I recently went with the Riu Palace Aruba to San Pedro Pavilion and with the Riu Palace Antillas to Marie Stella. Both homes for the elderly are run by a local foundation called SABA, Stichting Algemene Bejaardenzorg Aruba, with highly trained and qualified nurses and caretakers who baby about 400 elderly, the island’s Alzheimer patients, adults with physical disabilities and adults suffering from different stages of dementia.
The MinHealth just announced that he is aiming at reducing the size of SABA, sending as many elderly as possible home, with some form of home-care, because most people would prefer that. They would prefer to live out their lives at home. He said he was not replacing vacancies within SABA, instead he was growing the number of people employed by the White & Yellow Cross, so that just like in the Netherlands, the frail elderly may continue to live home aided by regular visits of the White & Yellow Cross professionals.
It sounds good in theory, so I spoke to some of the angels working at SABA and they painted a different picture, for me. They said the MinHealth is emulating a Dutch model, which is possible in the Netherlands with higher pension payments and more social benefits. This home care dream is not feasible in Aruba where elderly will surely be left alone to fend for themselves, not because they have cruel and unloving kids, but because their family members are working two different jobs, struggling to make ends meet, and provide adequate child care, to their own kids.

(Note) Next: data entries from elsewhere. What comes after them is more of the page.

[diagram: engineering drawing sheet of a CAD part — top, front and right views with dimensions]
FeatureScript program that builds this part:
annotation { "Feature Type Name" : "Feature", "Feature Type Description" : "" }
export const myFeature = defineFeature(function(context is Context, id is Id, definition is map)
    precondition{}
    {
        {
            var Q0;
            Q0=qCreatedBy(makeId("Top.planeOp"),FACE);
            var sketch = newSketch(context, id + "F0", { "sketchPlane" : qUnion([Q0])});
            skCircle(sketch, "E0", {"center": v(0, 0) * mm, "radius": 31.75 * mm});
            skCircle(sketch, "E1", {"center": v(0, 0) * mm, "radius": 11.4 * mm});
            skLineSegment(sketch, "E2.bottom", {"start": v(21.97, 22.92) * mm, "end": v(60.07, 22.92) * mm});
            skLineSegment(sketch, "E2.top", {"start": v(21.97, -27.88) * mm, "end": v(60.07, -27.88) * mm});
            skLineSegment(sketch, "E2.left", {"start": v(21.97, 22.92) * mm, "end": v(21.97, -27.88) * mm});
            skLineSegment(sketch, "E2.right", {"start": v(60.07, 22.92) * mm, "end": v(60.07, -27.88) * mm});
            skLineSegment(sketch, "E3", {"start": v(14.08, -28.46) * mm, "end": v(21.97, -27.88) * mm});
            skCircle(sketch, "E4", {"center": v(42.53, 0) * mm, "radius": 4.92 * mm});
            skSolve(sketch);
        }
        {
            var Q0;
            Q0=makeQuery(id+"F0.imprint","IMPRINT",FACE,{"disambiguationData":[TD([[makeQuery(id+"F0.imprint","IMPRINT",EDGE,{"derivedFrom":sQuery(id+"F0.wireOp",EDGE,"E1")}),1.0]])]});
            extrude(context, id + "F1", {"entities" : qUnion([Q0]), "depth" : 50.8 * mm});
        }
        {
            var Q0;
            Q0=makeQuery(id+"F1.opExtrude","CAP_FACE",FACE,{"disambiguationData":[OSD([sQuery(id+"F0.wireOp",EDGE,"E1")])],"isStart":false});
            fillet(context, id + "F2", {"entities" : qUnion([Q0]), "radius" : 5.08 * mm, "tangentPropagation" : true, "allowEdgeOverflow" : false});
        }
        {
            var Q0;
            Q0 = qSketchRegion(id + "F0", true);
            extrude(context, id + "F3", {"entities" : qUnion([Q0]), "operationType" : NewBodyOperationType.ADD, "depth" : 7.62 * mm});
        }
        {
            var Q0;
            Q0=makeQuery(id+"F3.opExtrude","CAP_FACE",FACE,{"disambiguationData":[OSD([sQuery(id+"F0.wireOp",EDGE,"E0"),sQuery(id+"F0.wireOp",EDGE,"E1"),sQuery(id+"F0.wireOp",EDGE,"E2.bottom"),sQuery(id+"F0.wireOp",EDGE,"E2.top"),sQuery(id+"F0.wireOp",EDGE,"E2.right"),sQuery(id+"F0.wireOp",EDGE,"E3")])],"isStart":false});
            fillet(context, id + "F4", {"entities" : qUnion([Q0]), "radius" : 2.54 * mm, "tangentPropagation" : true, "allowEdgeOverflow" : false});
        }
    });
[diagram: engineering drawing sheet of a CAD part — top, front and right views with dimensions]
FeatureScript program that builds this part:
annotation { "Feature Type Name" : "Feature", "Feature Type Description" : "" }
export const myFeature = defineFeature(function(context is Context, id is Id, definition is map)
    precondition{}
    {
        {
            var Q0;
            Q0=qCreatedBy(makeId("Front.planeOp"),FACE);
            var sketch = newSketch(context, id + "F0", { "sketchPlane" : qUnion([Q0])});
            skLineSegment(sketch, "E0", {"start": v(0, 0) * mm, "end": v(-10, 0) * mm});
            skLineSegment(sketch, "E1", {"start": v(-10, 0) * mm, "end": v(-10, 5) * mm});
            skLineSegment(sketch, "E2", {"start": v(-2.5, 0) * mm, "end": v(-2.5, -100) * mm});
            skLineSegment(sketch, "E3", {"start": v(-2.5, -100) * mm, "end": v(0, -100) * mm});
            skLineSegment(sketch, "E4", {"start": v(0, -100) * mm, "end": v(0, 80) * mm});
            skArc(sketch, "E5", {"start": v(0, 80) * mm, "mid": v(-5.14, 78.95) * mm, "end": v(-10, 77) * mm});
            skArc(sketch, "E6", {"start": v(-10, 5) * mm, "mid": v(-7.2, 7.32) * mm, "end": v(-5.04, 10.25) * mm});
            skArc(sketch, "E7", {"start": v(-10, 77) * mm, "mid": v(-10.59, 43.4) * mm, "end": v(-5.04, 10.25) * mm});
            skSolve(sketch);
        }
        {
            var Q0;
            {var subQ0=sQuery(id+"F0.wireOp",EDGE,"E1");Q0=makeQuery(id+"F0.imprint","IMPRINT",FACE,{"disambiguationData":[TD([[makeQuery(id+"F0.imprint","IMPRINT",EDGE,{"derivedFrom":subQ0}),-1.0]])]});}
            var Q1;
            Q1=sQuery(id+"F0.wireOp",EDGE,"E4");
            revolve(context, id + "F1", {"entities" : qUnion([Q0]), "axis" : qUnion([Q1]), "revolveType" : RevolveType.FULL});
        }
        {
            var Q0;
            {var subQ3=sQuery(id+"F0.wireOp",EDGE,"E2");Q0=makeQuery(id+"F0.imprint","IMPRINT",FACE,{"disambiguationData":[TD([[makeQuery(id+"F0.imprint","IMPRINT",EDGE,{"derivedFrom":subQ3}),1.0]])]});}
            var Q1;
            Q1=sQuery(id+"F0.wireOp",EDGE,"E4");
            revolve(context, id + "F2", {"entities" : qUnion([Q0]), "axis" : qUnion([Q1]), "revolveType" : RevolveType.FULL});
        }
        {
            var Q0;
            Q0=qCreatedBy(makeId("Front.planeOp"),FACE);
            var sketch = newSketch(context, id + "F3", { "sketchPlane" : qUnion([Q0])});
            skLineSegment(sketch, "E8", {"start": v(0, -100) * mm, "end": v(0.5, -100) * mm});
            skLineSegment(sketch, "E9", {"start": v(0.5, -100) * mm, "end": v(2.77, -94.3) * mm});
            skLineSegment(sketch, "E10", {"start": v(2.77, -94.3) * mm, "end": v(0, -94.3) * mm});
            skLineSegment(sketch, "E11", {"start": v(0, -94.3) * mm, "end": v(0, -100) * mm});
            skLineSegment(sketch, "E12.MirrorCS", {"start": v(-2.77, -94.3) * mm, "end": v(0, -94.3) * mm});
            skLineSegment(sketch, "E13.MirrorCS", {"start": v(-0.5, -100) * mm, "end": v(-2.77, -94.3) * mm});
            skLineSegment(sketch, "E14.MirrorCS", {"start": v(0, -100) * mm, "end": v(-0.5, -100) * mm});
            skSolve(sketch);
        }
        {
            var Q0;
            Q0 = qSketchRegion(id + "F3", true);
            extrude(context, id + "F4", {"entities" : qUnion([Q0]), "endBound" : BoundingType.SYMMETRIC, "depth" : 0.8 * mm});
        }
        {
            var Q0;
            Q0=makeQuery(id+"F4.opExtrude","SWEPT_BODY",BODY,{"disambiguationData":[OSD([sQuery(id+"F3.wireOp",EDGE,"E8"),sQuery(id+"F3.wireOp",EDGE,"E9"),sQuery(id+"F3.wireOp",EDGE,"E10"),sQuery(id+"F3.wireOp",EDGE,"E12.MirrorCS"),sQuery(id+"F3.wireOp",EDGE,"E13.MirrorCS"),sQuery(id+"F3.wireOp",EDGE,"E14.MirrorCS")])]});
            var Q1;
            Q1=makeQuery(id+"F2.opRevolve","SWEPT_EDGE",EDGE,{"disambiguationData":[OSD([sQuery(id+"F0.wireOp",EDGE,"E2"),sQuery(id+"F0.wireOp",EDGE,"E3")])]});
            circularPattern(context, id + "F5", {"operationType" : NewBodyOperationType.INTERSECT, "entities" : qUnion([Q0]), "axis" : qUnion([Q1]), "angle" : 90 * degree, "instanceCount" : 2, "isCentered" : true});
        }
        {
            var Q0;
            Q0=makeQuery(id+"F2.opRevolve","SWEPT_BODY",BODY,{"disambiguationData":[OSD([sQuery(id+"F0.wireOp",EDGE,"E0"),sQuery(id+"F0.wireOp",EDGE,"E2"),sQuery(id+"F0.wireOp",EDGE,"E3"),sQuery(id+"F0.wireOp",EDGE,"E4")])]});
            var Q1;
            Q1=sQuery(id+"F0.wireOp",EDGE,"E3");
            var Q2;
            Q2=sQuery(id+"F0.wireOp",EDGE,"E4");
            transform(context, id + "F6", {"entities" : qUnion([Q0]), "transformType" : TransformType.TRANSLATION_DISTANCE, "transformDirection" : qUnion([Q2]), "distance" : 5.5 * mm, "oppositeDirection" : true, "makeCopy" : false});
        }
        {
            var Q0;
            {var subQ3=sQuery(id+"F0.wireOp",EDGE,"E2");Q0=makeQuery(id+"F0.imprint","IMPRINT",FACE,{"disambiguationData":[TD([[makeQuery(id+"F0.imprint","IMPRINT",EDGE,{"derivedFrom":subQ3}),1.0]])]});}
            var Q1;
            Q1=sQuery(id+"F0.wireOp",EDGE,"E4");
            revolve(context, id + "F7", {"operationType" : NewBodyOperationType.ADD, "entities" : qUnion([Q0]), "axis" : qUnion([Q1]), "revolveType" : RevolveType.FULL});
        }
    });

The SABA angels speculated this whole brouhaha was about personalities, not principles, as there is an existing clash between the SABA CEO and the MinHealth, who don’t see eye to eye.
What they said is the following: You cannot copy a social or medical structure from one continent to another. SABA is a wonderful foundation, it’s not a sinking ship, it is a highly functioning organization with supportive and skilled people, and instead of starving it for funds and shrinking it by attrition, a dialogue should take place, totally client-oriented, for the good of the elderly who deserve a better quality of life.
What else they said? When the elderly need to go to the doctor their SABA caretakers often take them in their own car for lack of an institutional gasoline allowance; When the wash machine breaks, the SABA caretakers take laundry home, which is the case now at Marie Stella, where the wash machine recently died; And any little extra, even a soda or a soft drink, is covered by the SABA caretakers, determined not to let their clients down. I was very touched by that story.
My friends at Marie-Stella suggested expanding the day care facility, so that family members could leave their elderly, impaired relatives for the day, while they go to work against a fee, and that would be extra income for the home; they also suggested diversifying the services they offer, to adapt their modus operandi to current needs. It’s not all about finances they reiterated, it’s about people, frail, often demented and we have o advocate on their behalf.